Case No. 8,767.
MACDONALD v. SHEPARD et al.
[4 Ban. & A. 343.]1
Circuit Court, D. Massachusetts.
June, 1879.
PATENTS—DRESS PROTECTOR—ESSENTIAL PART OF INVENTION.
Held, that the “fluted or plaited border” of the complainant's dress protector, for which letters patent No. 155,534 were granted to her September 29th, 1874, is not an essential part of the invention.
[Cited in Macdonald v. Sidenberg, Case No. 8,768; Day v. Combination Rubber Co., 2 Fed. 571.]
[This was a bill in equity by Helen M. Macdonald against John Shepard and others for the alleged infringement of a patent skirt protector.]

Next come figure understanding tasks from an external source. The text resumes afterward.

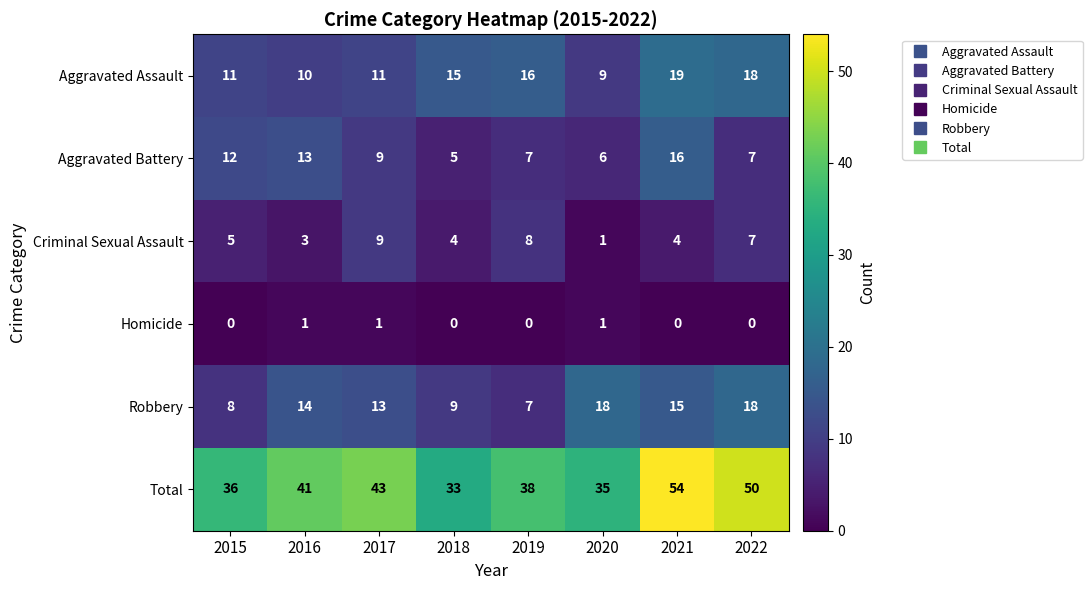

Where is Robbery nearest to the value 12?

2017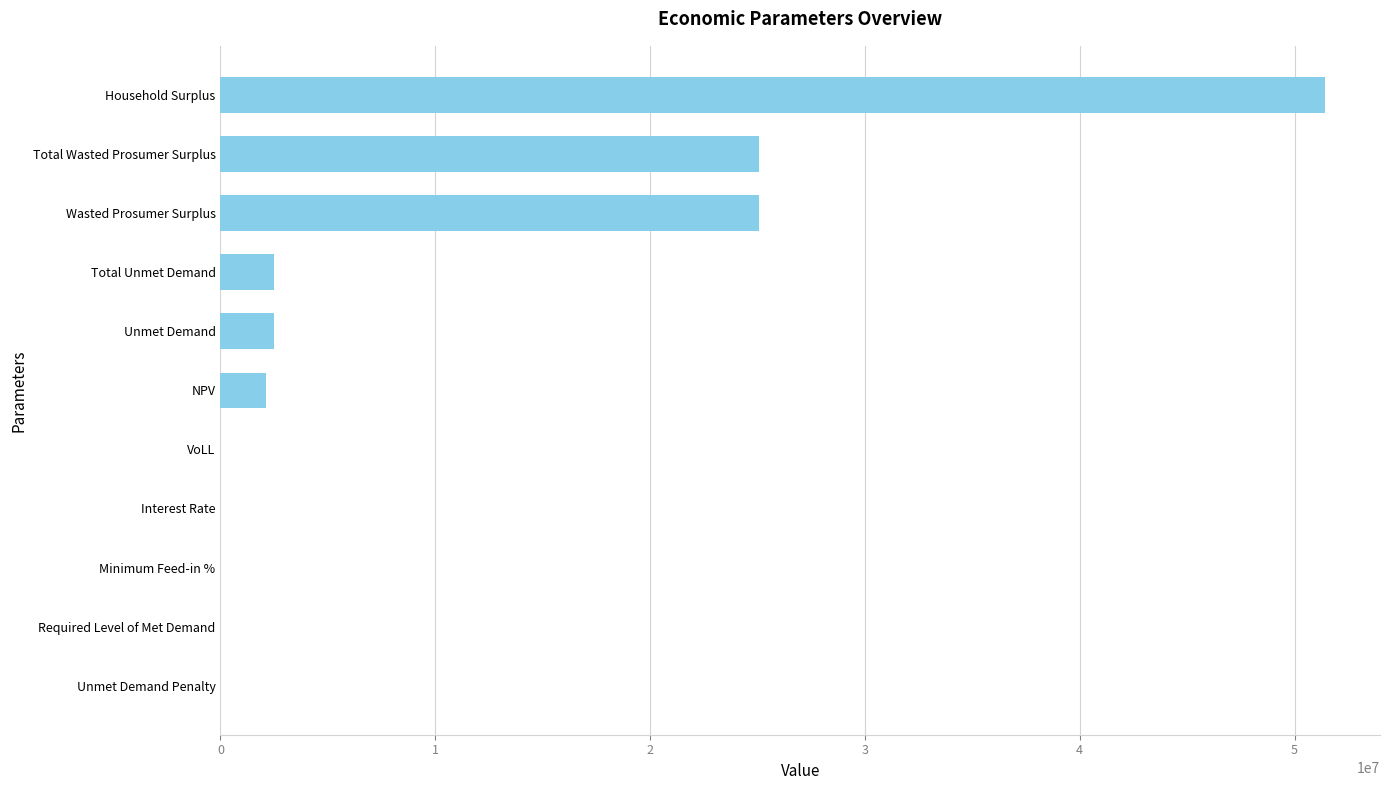

What is the average value?

9878742.2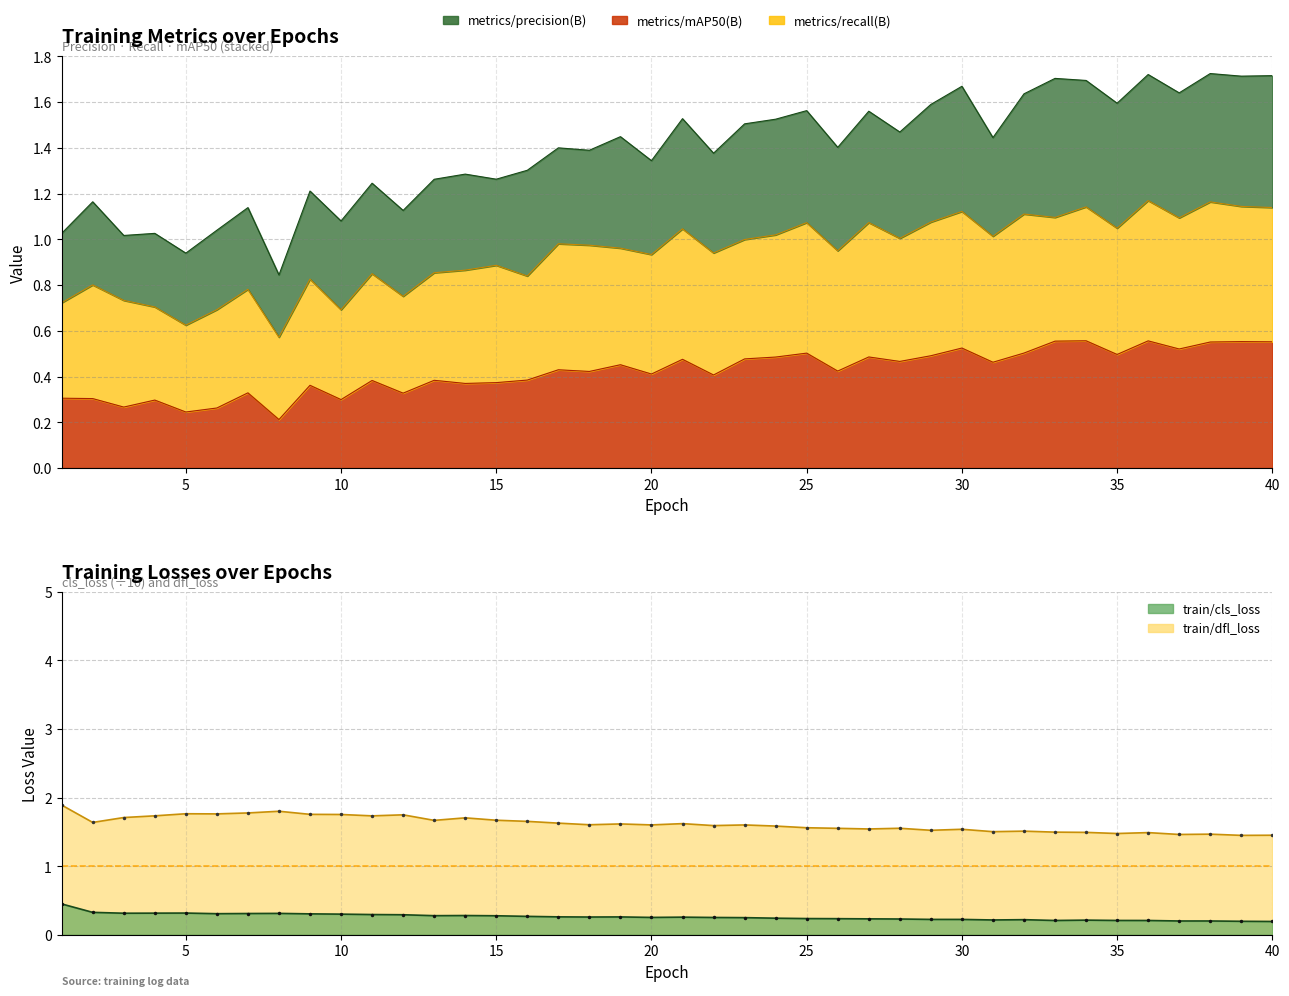

At which category does train/dfl_loss reach its first local peak?

5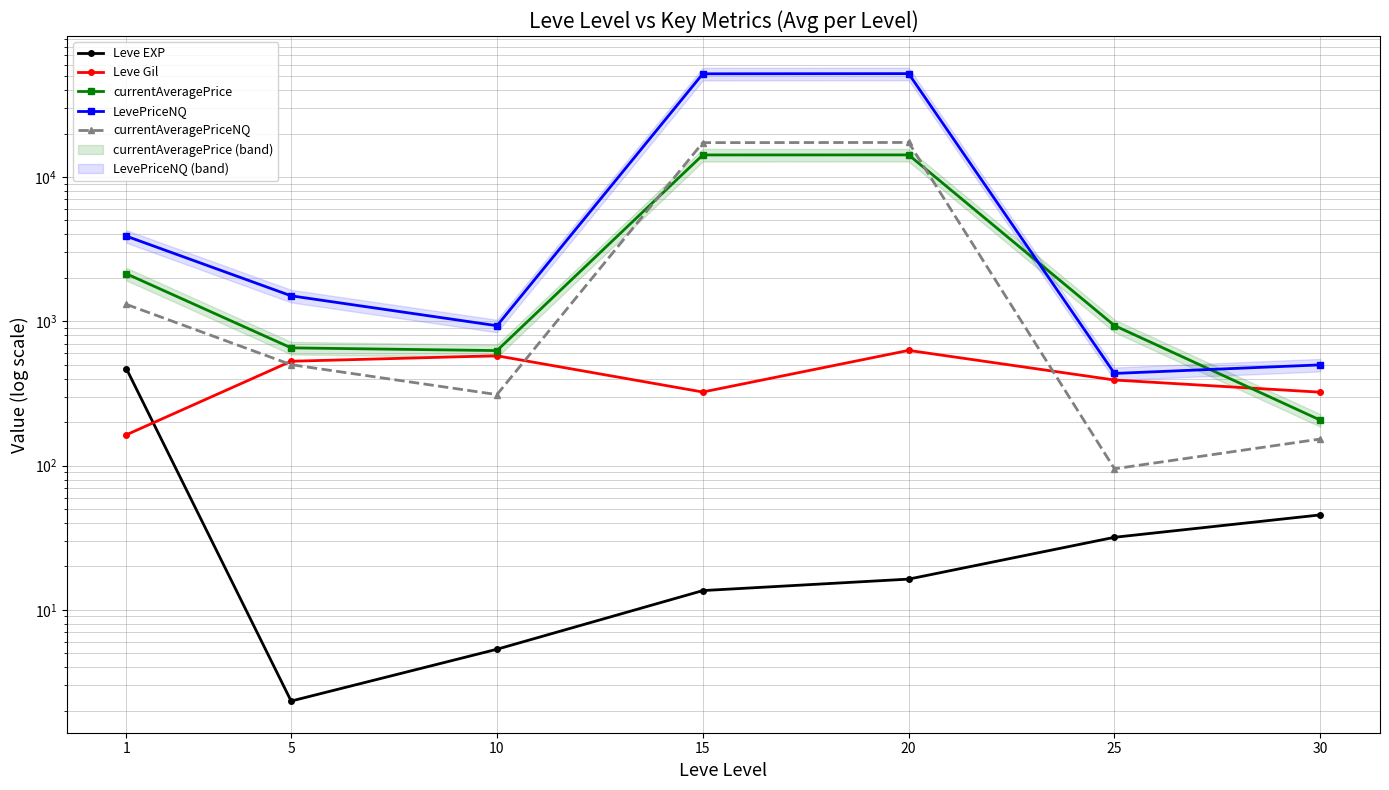

How many values in the currentAveragePriceNQ series are below 500?

3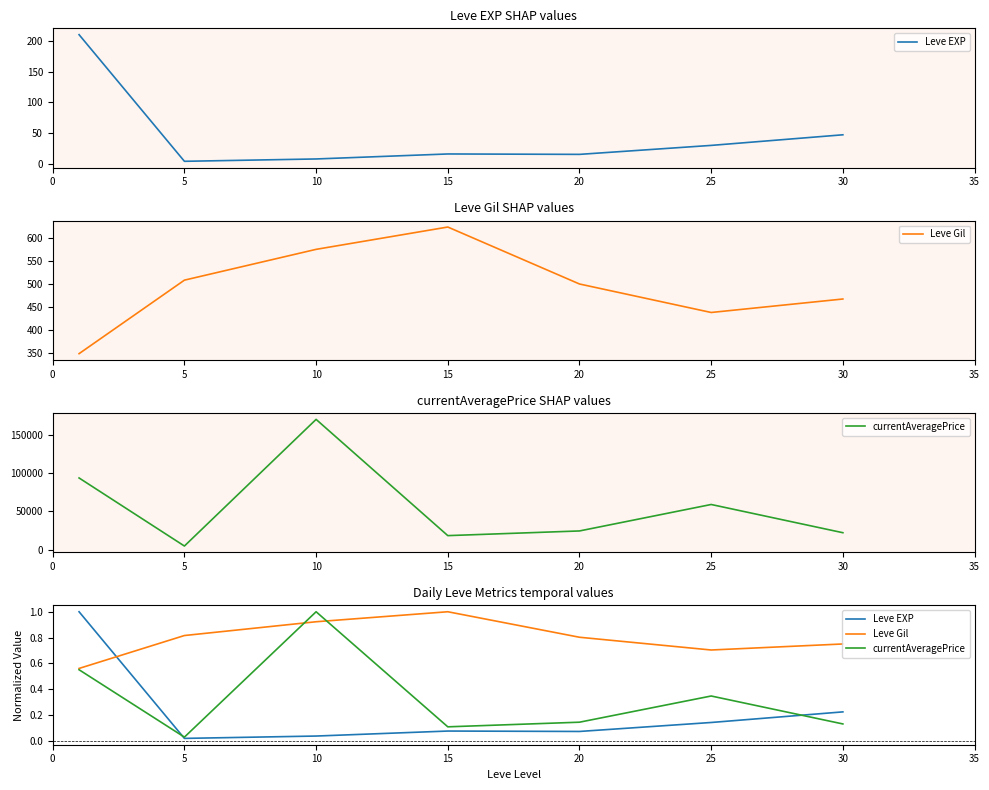

What are all the series names shown in the legend?

Leve EXP, Leve Gil, currentAveragePrice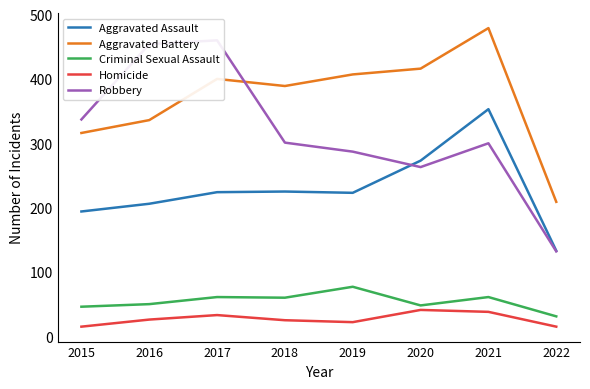

What is the greatest value displayed?

479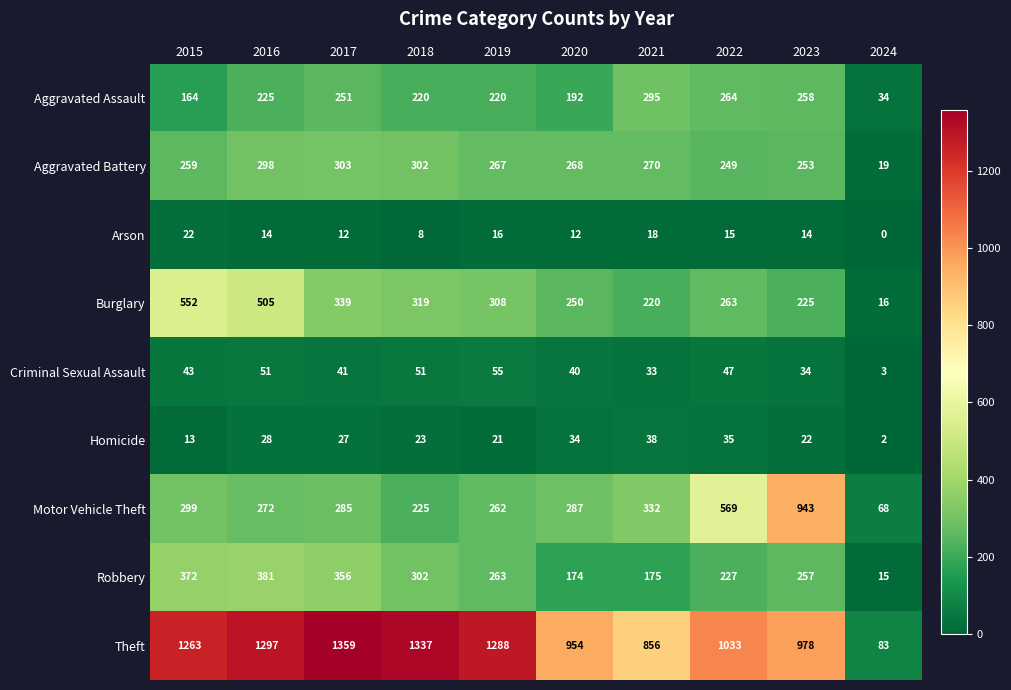

Which series has the widest spread of values?

Theft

B. F. Butler, for complainant.
E. N. Dickerson, for defendants.
LOWELL, Circuit Judge. On this motion for an injunction, the plaintiff's evidence of infringement is somewhat vague; but, on looking at the defendants' affidavits, the exact article sold by them is shown. This article is a skirt protector, within the description of the plaintiff's patent, which was sustained by Shepley, J., Macdonald v. Blackmer [Case No. 8,758], and afterwards held 48by me not to be anticipated by the De Forest patent [Id. 8,757], unless the “fluted or plaited” border is an essential part of the invention, so that a plain or straight border not gathered into plaits will be without the scope of the patent. This question has caused me much doubt, but, upon looking at the evidence and the arguments in the principal case, on both sides, I do not think that anything turned upon that part of the description. I understand that the fluting or plaiting is merely a part of the finish, proper and, perhaps, necessary, when the skirt to be protected is made of a certain shape, unnecessary when it is of another shape. It seems to me that both parties took for granted, in that case, that a skirt protector, not plaited, would defeat the plain, tiff's patent, if proved to have been made before the date of her invention. I certainly so understood it in deciding upon the questions raised by the discovery of the De Forest patent.
The other points presented in the motion have been decided in the case above referred to.
Temporary injunction ordered.
[For other cases involving this patent, see note to MacDonald v. Blackmer, Case No. 8,758.]
1 [Reported by Hubert A. Banning, Esq., and Henry Arden, Esq., and here reprinted by permission.]